WHAT IS NEEDED ->
Rewrite the stretch of material from the line containing "How many groups of bars are there?" through the end of the material as a numbered list, with blank lines and pictures left out.

TASK DATA ->

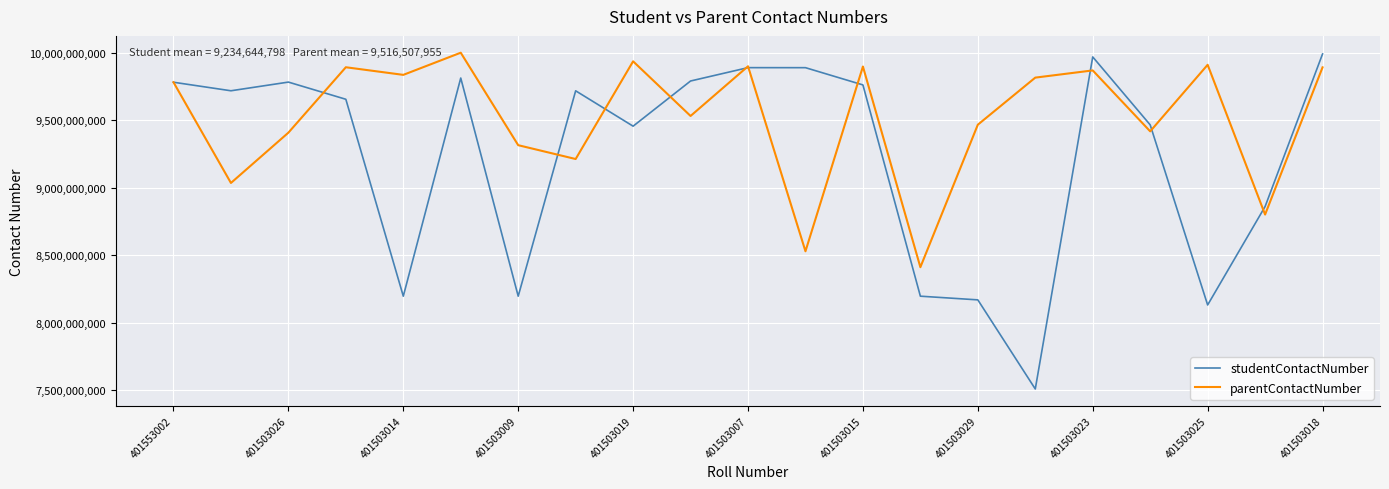

What are all the series names shown in the legend?

studentContactNumber, parentContactNumber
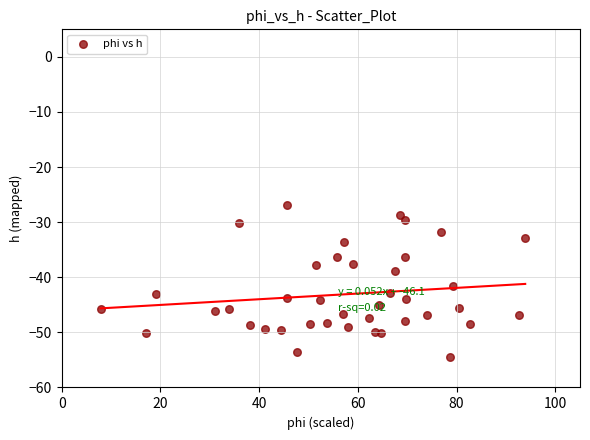

What is the range of X values (max minus min)?

86.0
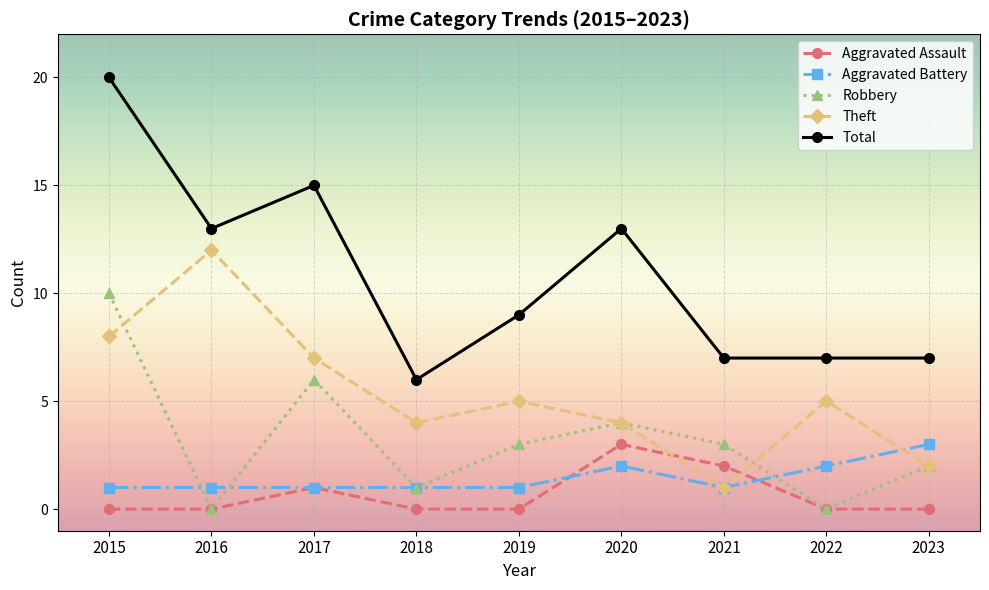

What is the difference between the Theft values at 2022 and 2021?

4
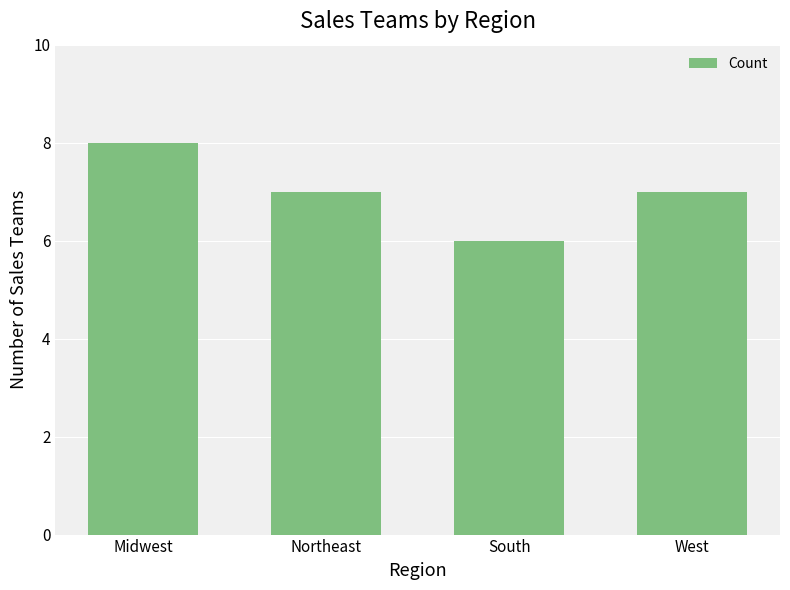

How many categories are shown in the chart?

4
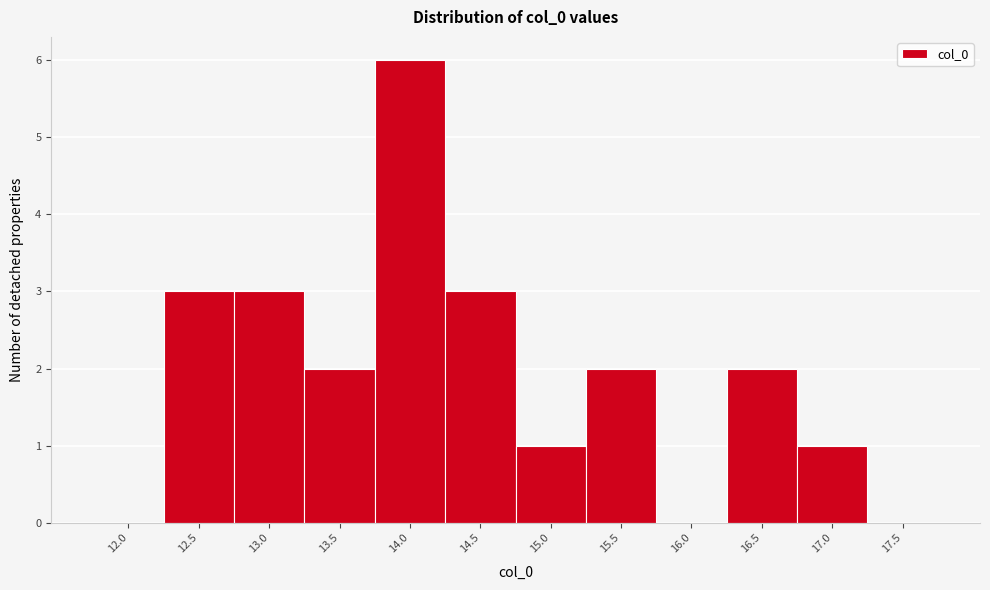

Reading left to right, transcribe all the data shown in this chart.

12.0=0	12.5=3	13.0=3	13.5=2	14.0=6	14.5=3	15.0=1	15.5=2	16.0=0	16.5=2	17.0=1	17.5=0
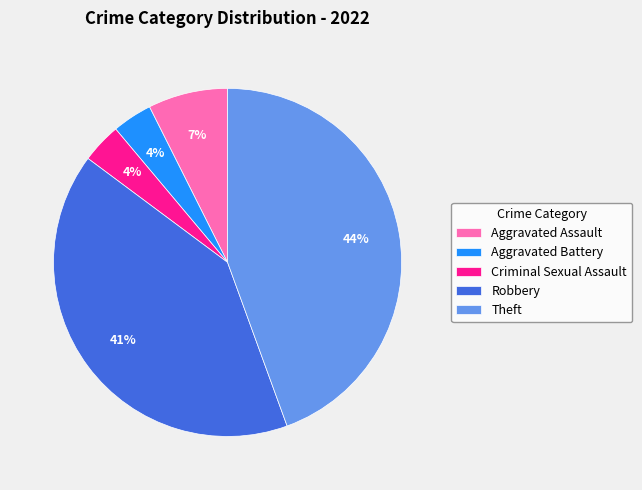

Combined, do Aggravated Battery and Criminal Sexual Assault account for over 50%?

No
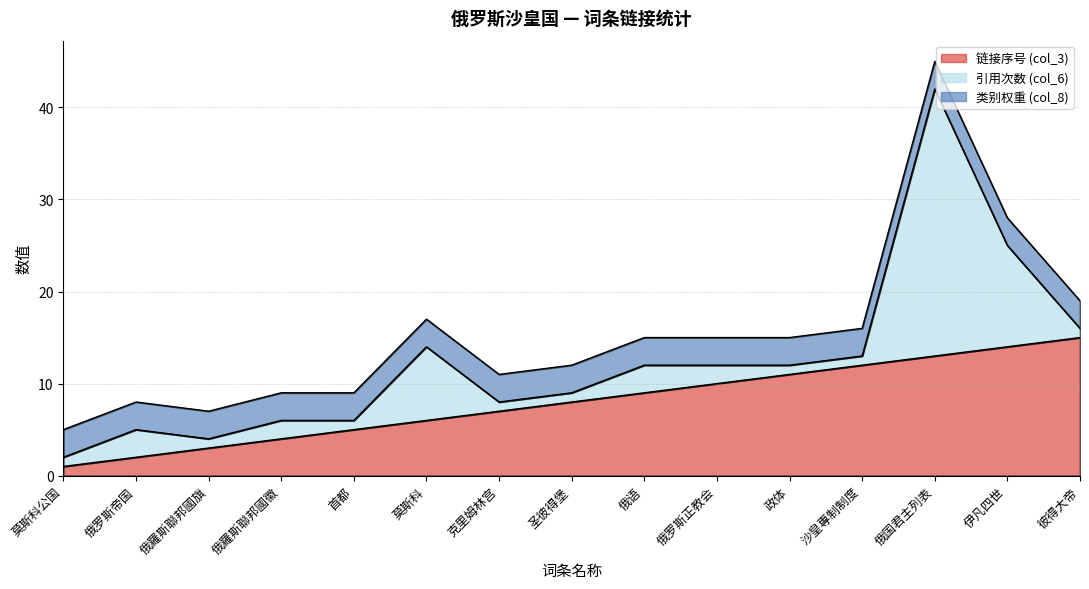

Which series has the widest spread of values?

引用次数 (col_6)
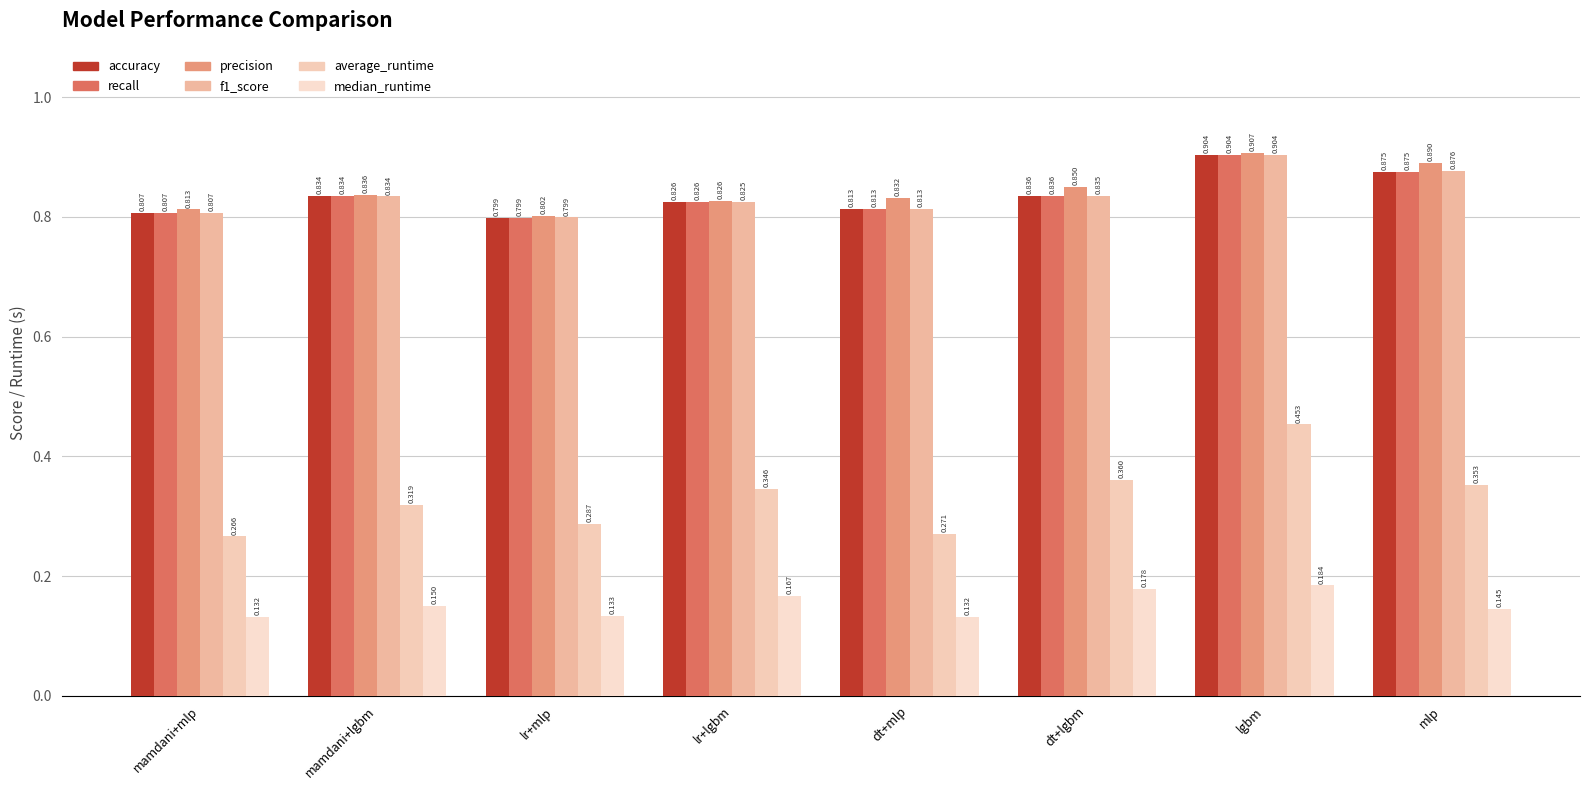

How many groups of bars are there?

8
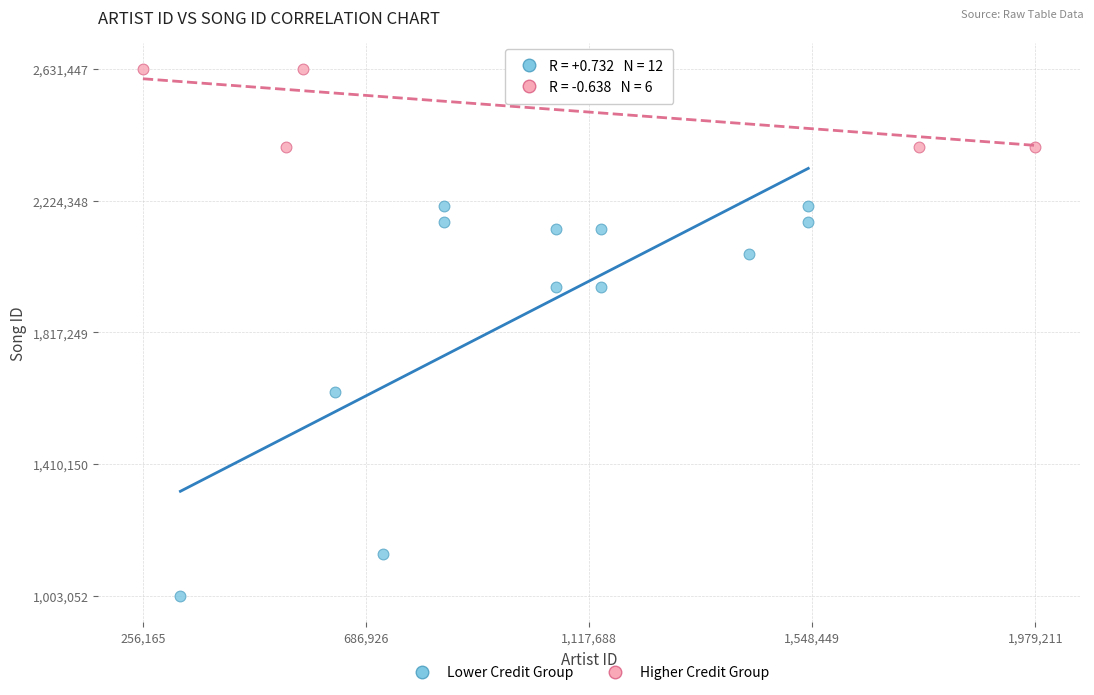

Which series has the widest spread of Y values?

Lower Credit Group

COMPLETED TASK ->
1. How many groups of bars are there?
2. 8
3. Which series has the widest spread of Y values?
4. Lower Credit Group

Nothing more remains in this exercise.